Liisa Aalto, Staff Writer

Hang on for a minute...we're trying to find some more stories you might like.

Email This Story

The Barnstable High School Drama Club (BHSDC) will be performing Fahrenheit 451 as one of its fall plays. It is based on the classic science fiction novel written by Ray Bradbury in the early 1950s. The futuristic story describes a time when technology is used for instant entertainment, people no longer read, and books are banned to enforce governmental control.
The main character, Guy Montag, is a fireman who loved his job of burning books and was content with the dystopian society until he met Clarisse. The play focuses on “Montag discovering the real world through Clarisse and eventually literature,” said junior Sam Hurwitz, the assistant director and the actress that plays Clarisse.
The BHSDC chose to perform Fahrenheit 451 due to its similarities to our society, especially in regards to technology.
“The play is probably more relevant to our lives today than when it was written,” said director Jeffrey Billard.
According to Billard, the play’s message was also needed six years ago when they first performed it. They chose to do Fahrenheit 451 again this year because its need was amplified through our current obsession with technology and our political situation.
“Art examines life,” said Billard, “theater needs to make you think, make you look at your own life and make you think about what’s important to you.”
“This show is powerful, it’s relevant,” said Hurwitz.
The adaptation retains the underlying messages of the story while also bringing it to life.
For the first time ever at Barnstable High School, the play will be done as black box theater rather than the proscenium-style theater that they have always done. In black box theater, the audience shares the stage with the actors, they are seated around the performance area.

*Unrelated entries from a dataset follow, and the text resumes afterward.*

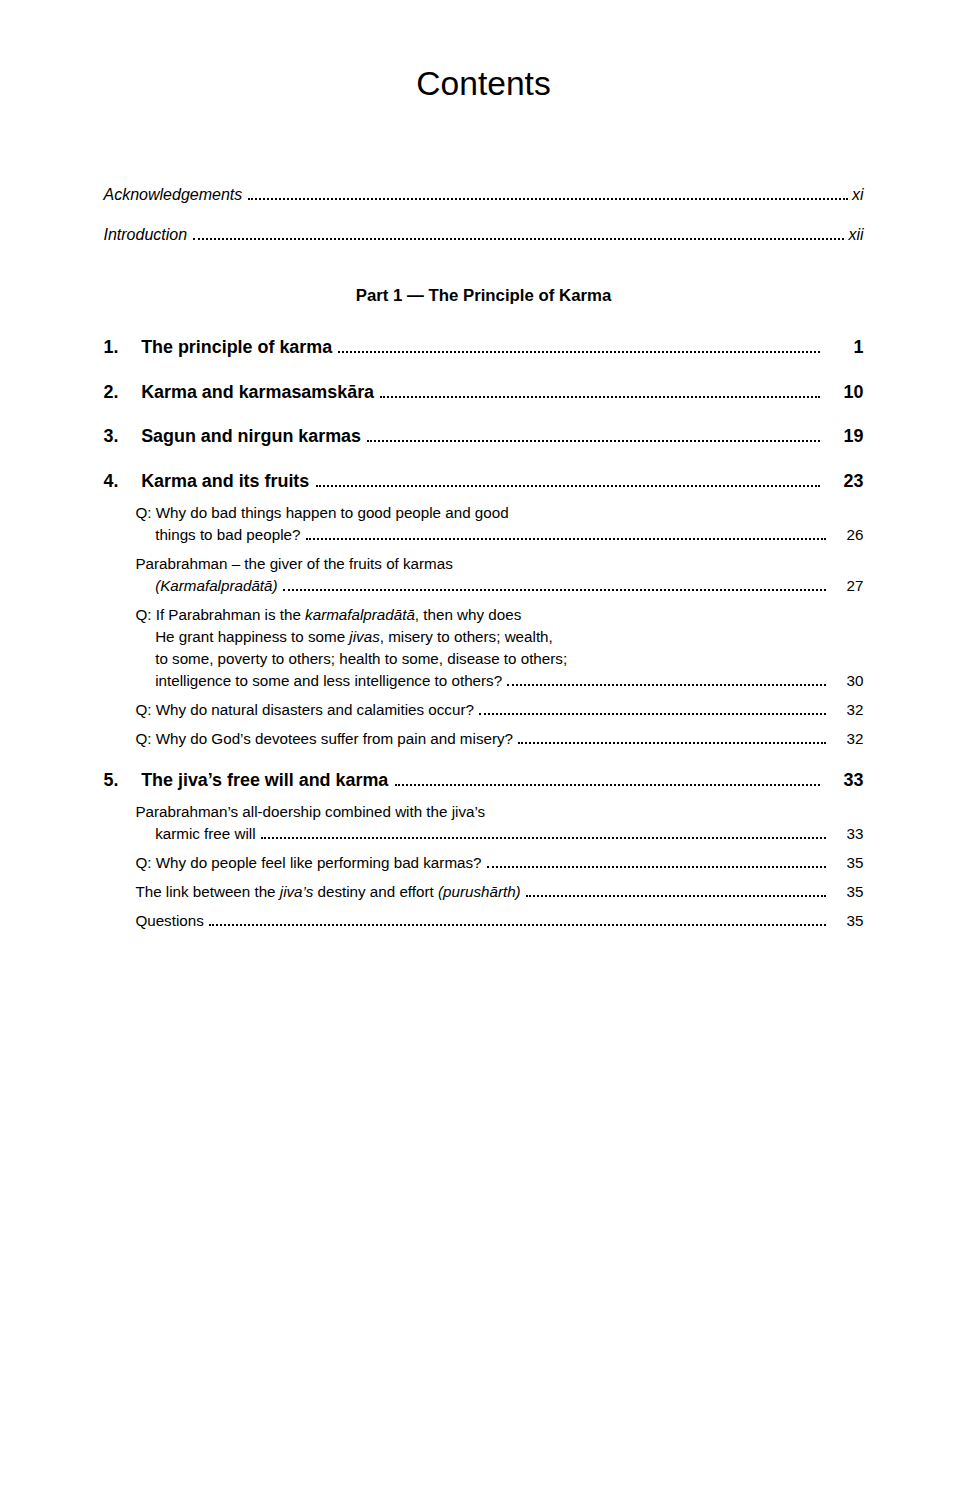Contents
Acknowledgements xi
Introduction xii
Part 1 — The Principle of Karma
1. The principle of karma 1
2. Karma and karmasamskāra 10
3. Sagun and nirgun karmas 19
4. Karma and its fruits 23
Q: Why do bad things happen to good people and good
things to bad people? 26
Parabrahman – the giver of the fruits of karmas
(Karmafalpradātā) 27
Q: If Parabrahman is the karmafalpradātā, then why does He grant happiness to some jivas, misery to others; wealth, to some, poverty to others; health to some, disease to others;
intelligence to some and less intelligence to others? 30
Q: Why do natural disasters and calamities occur? 32
Q: Why do God’s devotees suffer from pain and misery? 32
5. The jiva’s free will and karma 33
Parabrahman’s all-doership combined with the jiva’s
karmic free will 33
Q: Why do people feel like performing bad karmas? 35
The link between the jiva’s destiny and effort (purushārth) 35
Questions 35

This style of theater makes the experience very “immersive” and “intimate” for the audience, according to Billard.
“You are talking to people around people. There’s power to be had with direct eye contact,” said Hurwitz.

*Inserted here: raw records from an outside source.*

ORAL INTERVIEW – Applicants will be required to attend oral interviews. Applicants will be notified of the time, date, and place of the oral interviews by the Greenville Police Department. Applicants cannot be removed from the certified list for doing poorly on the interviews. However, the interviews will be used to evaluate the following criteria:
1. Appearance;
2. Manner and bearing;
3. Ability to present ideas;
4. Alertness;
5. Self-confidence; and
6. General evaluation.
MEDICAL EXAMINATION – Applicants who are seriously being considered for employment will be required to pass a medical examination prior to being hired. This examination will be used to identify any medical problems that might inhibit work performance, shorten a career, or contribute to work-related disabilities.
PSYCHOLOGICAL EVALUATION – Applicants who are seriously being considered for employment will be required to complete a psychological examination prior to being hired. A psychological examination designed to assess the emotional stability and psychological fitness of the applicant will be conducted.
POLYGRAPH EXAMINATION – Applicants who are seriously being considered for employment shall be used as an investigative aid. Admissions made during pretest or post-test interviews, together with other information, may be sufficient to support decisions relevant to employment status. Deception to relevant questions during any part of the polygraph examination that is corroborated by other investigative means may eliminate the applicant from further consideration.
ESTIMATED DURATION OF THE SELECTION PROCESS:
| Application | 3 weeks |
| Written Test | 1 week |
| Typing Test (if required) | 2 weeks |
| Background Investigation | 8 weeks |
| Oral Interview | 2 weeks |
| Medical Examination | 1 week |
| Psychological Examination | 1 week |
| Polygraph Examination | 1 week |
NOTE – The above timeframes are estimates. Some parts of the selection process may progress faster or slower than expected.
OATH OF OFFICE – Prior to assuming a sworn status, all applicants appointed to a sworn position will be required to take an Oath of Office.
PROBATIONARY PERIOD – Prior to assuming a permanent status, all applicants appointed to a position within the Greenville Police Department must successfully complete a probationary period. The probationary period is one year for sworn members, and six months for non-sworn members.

This creates new challenges for the Drama Club to overcome. Junior Carrissa Malaspino, one of the sound managers, explained that some changes they’ll have to implement include being on stage and having to set up their own speakers on stage to give the effect of surround sound.
According to Malaspino, it completely changes the whole dynamic with trying to create the same effect of surround sound because they are trying to achieve a “very ‘I’m there’ experience.”
Tickets are $10 and it is limited to 100 seats per night. Billard recommends pre-ordering them at bhsdc.com. You can see BHSDC perform Fahrenheit 451 on Nov. 8, 9, 10, 15, 16, and 17 at 7 p.m and Nov. 10 and 12 at 2 p.m.